Als Reaktion auf den Tod Friedrich Kittlers im Herbst 2011 initiierte Sonntag apparatus operandi#1 – der Synthesizer des Friedrich A. Kittler (u.A. zkm, Karlsruhe 2012; transmediale, Berlin 2013). »Auf Kittlers Schreibspuren, mit scharfem Blick und wachem Ohr, mit und gegen Kittler an Nietzsche und über Foucault gilt es nicht schlicht den Modularsynthesizer einer Vivisektion zu unterziehen. Über das Denken und Dichten von Hardware betreiben wir an den nachgelassenen »Corpora« Philologie, Kittler-Exegese. Schaltungsgrammatologie. ›Sie haben Recht – unser Schreibzeug arbeitet mit an unseren Gedanken.‹ (Colli/Montinari, KSB III, 1, 172)«, so beschreibt eine weibliche Tonbandstimme im Herbst 2012 im ZKM die Anfänge des Projektes vor der Videoprojektion der ersten Anatomie.
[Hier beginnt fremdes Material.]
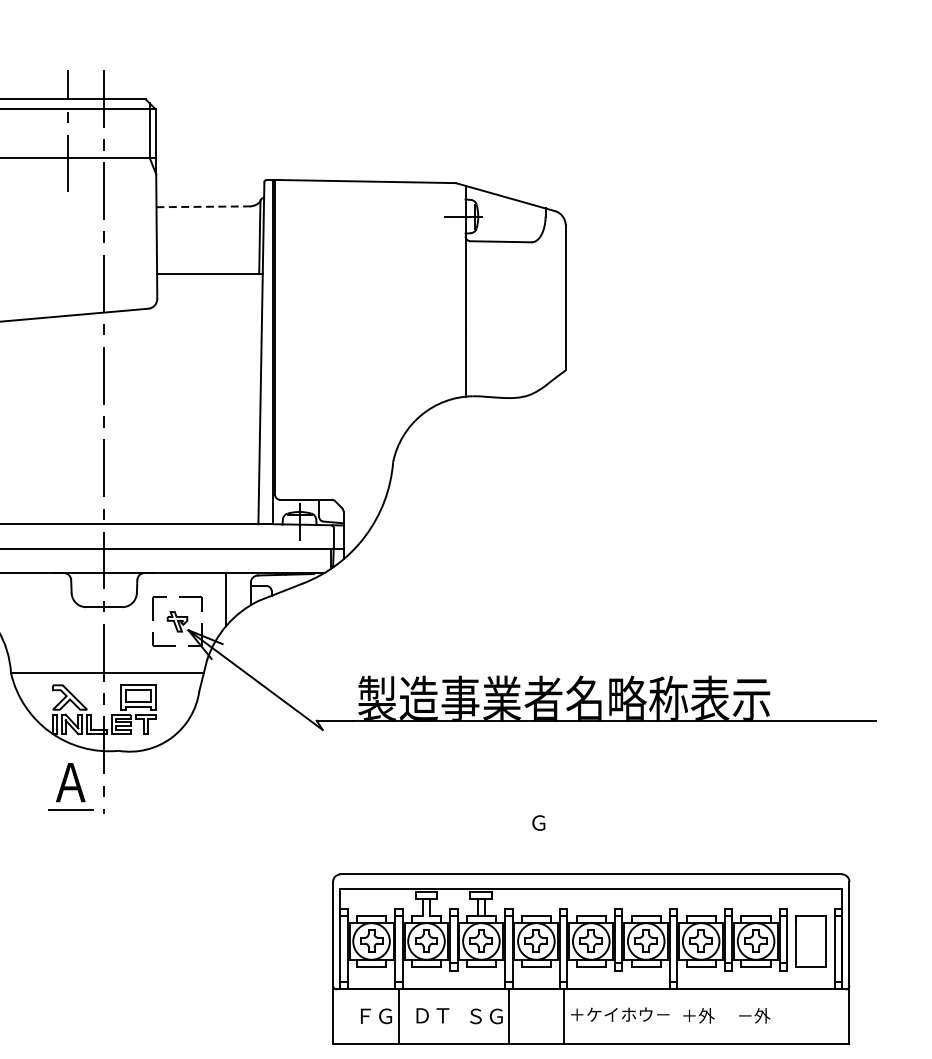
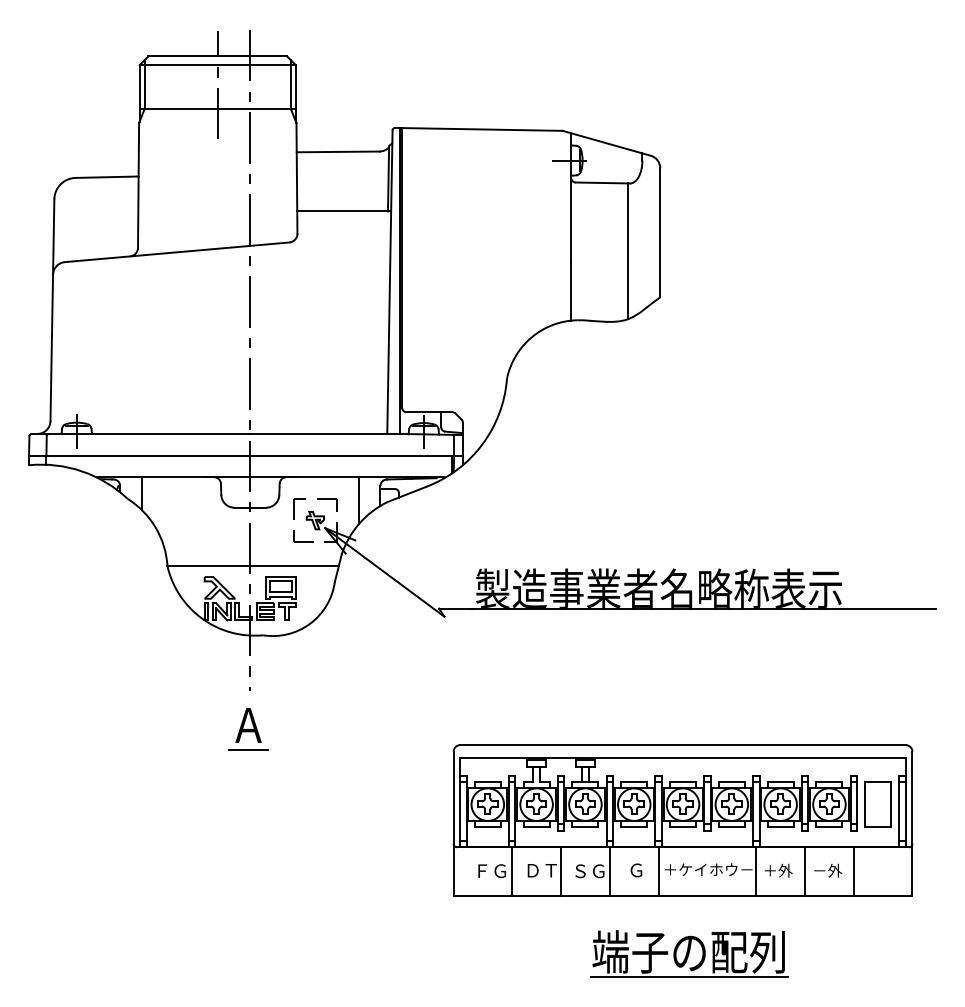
line: (203, 206) -> (338, 151), dashed -> solid
line: (528, 318) -> (627, 251), added
part: (70, 787) -> (248, 729), moved
text: (538, 823) -> (636, 870), moved
line: (454, 1016) -> (561, 871), added
line: (673, 1016) -> (756, 871), added
line: (729, 1016) -> (805, 871), added
line: (783, 1016) -> (853, 871), added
Zusammen werden Sebastian Döring und Jan-Peter E.R. Sonntag auch im Rahmen der gesammelten Schriften die Schaltungsnotationen zu Kittlers Synthesizer im Fink Verlag herausgeben.
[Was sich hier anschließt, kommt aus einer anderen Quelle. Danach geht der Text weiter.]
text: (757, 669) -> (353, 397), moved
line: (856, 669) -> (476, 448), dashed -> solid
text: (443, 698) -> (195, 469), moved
Die jahrelange Auseinandersetzung des Sohnes, Enkels und Urenkels von HNO-Medizinern mit den Schriften von Herman von Helmholtz führte zur Entwicklung des sonH-Vowel-Synth´ und um ihn seine dritte Kammeroper SINUS, die er im letzten Jahr für das Tieranatomische Theater an der Humboldt Universität in Berlin komponierte. Der obertonlose, »einfache Ton« nach Hermann, dessen Wellenform mathematisch durch eine Sinusfunktion beschrieben werden kann, ist das poetische Kontinuum der Oper. Für Sonntag ist die Tonlehre Helmholtz’ nicht nur ein historischer Versuch aus der Mitte des 19. Jahrhunderts ein physiologische Grundlage der Musik zu schaffen, sondern es beschreibt und schafft zugleich die geistigen und apparativen Grundlagen der Ästhetik der Neuen und experimentellen Musik des 20. Jahrhunderts sowie die Technologien der elektronischen und digitalen Musik bis heute. So ist der Apparat zur »Synthese von Vocalen«, den Helmholtz zur experimentell sinnlichen Überprüfung seiner Theorien von König bauen lässt, wirklich ein erster elektroakustischer Synthesizer noch vor der Erfindung der Röhren, Transistoren und elektrodynamischen Schallwandler / Lautsprecher, die die so genannte elektronischen Musik im 20sten Jahrhundert erst technologisch ermöglichten. Nach mehreren Jahren Forschung und Entwicklung entstand im Herbst 2015 ein erster sonH-Vowel-Synth – ein computergesteuertes, akustisches Instrument mit dem zwei Partial Tonreihen aus insgesamt 20 »einfachen Tönen« zu Klängen mit verschiedenen Vokal-Charakteristiken und Schwebungen gemischt werden können.